____ Text section

Arun Kumar is a battle-tested Silicon Valley executive who can see the beauty in a balance sheet. As a man who tells some of the world's biggest companies how to go about their business, he can find joy in organizational efficiencies and ever-increasing returns.
It's all part of the poetry of Silicon Valley, isn't it?
But Kumar, a partner at accounting and consulting giant KPMG, knows another kind of poetry. A poetry of nature and relationships, of whimsy and wisdom, a poetry of words that can be written on planes or between planes or in the quiet of the evening, but never, ever, on a BlackBerry.
"A poem, for me, is visual," Kumar says at his Mountain View office. "Seeing it is quite important, so I can't imagine -- on a BlackBerry it's not the same."
And for Kumar, there is nothing like seeing his poems where they are now, in a slender volume called "Plain Truths," which was published by Current Books of India, earlier this year. In it he's assembled 39 short, taut poems that he wrote over the past 15 years. Most are far removed from his work, which includes running the U.S.-India operation for KPMG.

________
____ Records

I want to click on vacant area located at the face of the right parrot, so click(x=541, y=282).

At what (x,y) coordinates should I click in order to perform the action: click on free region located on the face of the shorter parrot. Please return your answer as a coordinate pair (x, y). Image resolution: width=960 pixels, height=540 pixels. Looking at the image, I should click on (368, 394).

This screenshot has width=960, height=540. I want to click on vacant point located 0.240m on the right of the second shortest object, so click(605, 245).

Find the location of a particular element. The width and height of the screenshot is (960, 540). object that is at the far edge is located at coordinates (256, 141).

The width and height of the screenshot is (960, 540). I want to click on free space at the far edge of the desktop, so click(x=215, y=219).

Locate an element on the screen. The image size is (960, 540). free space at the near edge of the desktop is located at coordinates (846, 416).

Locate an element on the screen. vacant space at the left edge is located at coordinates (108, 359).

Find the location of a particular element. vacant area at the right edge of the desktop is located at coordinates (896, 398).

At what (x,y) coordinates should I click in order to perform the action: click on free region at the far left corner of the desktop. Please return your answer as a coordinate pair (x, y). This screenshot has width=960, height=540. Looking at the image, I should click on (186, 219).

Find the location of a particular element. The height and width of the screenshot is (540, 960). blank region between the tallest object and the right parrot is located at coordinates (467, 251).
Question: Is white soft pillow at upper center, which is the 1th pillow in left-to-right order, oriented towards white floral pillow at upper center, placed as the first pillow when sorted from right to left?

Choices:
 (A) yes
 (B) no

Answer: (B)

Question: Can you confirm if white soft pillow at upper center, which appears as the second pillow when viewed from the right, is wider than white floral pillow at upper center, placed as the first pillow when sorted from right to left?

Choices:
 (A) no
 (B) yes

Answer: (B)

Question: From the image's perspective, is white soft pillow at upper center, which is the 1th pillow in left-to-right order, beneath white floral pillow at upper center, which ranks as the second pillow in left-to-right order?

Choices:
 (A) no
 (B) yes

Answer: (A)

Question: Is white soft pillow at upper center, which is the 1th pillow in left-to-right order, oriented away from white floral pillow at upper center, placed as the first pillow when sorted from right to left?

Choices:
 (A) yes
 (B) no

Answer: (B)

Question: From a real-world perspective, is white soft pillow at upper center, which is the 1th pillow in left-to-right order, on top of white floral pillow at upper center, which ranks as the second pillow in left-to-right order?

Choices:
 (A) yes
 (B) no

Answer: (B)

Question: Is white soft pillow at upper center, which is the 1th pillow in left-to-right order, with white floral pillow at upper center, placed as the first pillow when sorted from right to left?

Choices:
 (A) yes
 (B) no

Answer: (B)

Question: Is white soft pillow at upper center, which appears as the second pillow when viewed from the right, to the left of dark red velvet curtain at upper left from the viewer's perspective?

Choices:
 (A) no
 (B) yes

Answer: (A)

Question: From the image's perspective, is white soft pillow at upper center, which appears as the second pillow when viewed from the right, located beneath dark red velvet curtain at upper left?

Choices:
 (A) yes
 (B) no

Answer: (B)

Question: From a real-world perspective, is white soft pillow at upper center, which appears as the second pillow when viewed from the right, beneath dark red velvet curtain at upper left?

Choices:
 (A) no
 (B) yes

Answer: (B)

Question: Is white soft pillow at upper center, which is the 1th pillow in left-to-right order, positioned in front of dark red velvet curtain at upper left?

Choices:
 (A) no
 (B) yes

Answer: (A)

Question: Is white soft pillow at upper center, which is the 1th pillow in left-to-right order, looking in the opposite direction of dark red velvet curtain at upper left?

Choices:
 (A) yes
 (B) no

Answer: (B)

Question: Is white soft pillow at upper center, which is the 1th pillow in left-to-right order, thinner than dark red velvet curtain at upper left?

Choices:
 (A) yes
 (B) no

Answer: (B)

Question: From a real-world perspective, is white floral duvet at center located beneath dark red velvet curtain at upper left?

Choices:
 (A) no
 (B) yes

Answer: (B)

________

Tasks to carry out:
a) What does the article about Arun Kumar say his other kind of poetry is a poetry of? List every item it names.
b) In the article about Arun Kumar, how many poems are collected in "Plain Truths"?
c) Carry on the article about Arun Kumar from its last sentence.

Response list:
a) nature, relationships, whimsy, wisdom

b) 39

c)
"The porch light will no longer fight the darkness,
The night latch will, once again,
Secure the door,
And the house
Will shrink
A little
When you leave."
It's a farewell to a son off to college. Kumar writes about his love for his wife in a touching poem about kissing in an
elevator. He tells the tale of staying in a house in India in a neighborhood where a murderer lives. He gently jabs at precious Palo Alto, playing off the combination of concerns in town over Mogadishu and children's soccer. (He and his wife, Poornima, live in Los Altos Hills, safely out of range of any hard feelings.)
And where does a globe-trotting adviser to the Fortune 500 find time to write poems? Yes, Kumar's 600 hours in the air this year is a burden and an opportunity. "It's a fair amount of time that one gets to reflect," he says.
It's easy to fall back on preconceived notions about number-crunchers and those who inhabit Silicon Valley's high-tech business world. They're all one-dimensional, focused on soulless metrics and next quarter's results, right?
And then you meet someone like Kumar, a man who studied physics and spends his work life traveling the world and digging into companies to figure out how they can do things better. Oh, and on the side, he writes poetry.
Kumar is a reminder that the valley is full of brilliant minds who use their brilliance to further commerce and technology, but who also have a life beyond the life in their cubicle.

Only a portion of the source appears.